Job item: Lay out every line of the records below as a Markdown table with the columns Row and Line, numbering the rows and skipping blank lines. Leave the pictures out of the table.
#### Source data
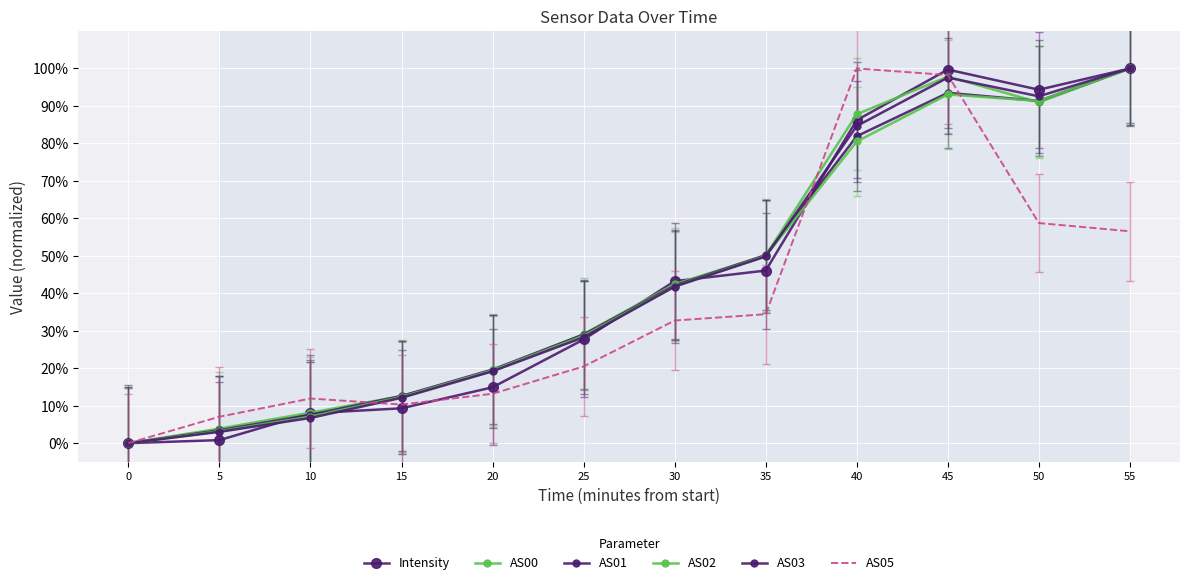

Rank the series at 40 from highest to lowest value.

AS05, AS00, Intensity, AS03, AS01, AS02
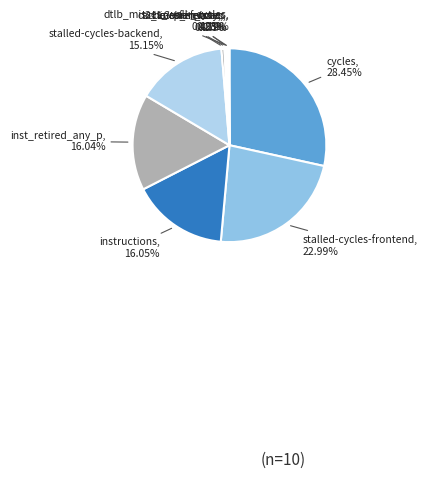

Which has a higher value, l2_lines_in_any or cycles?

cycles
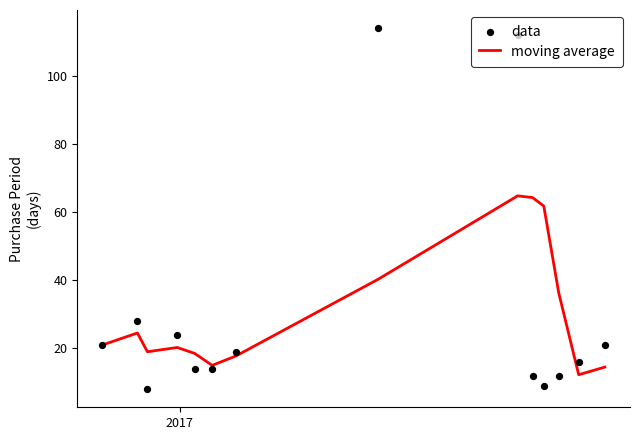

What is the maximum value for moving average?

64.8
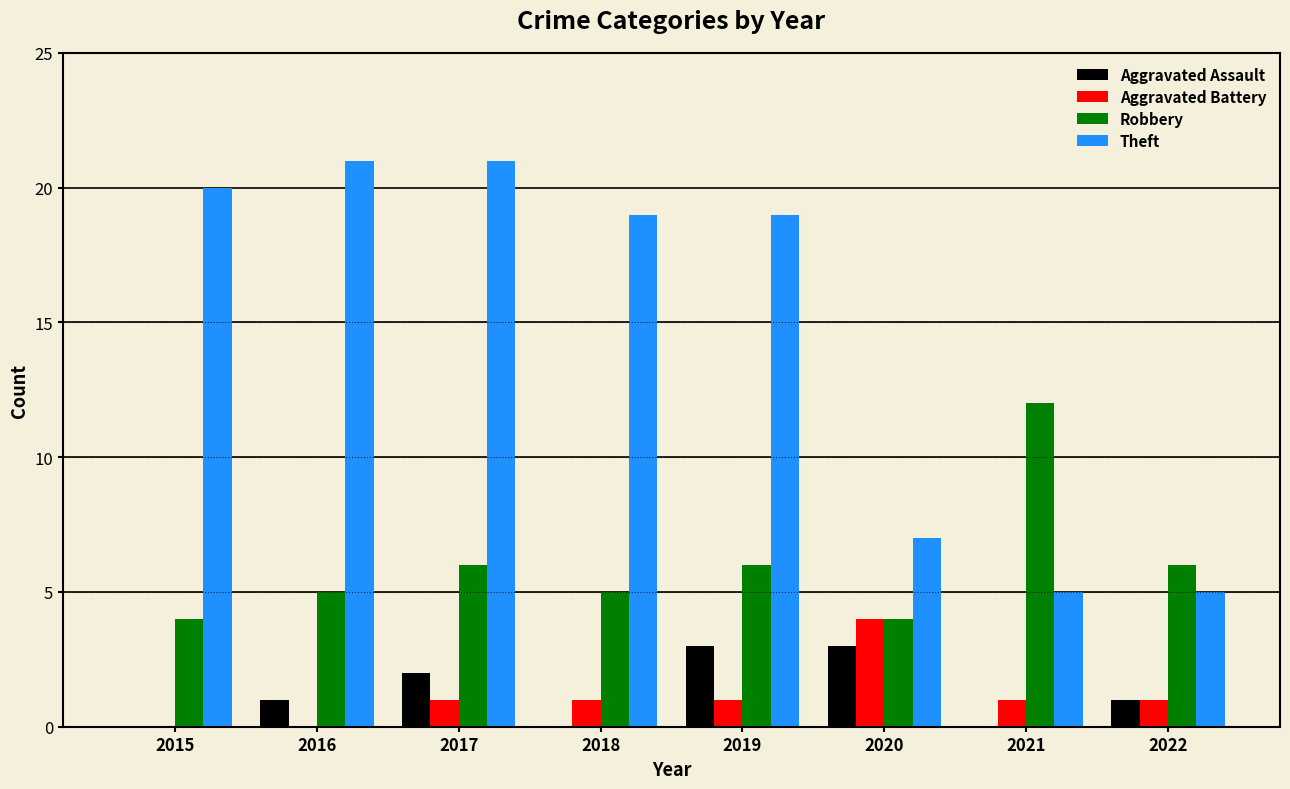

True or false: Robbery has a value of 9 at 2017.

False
########
Output of the exercise:
| Row | Line |
|---|---|
| 1 | Rank the series at 40 from highest to lowest value. |
| 2 | AS05, AS00, Intensity, AS03, AS01, AS02 |
| 3 | Which has a higher value, l2_lines_in_any or cycles? |
| 4 | cycles |
| 5 | What is the maximum value for moving average? |
| 6 | 64.8 |
| 7 | True or false: Robbery has a value of 9 at 2017. |
| 8 | False |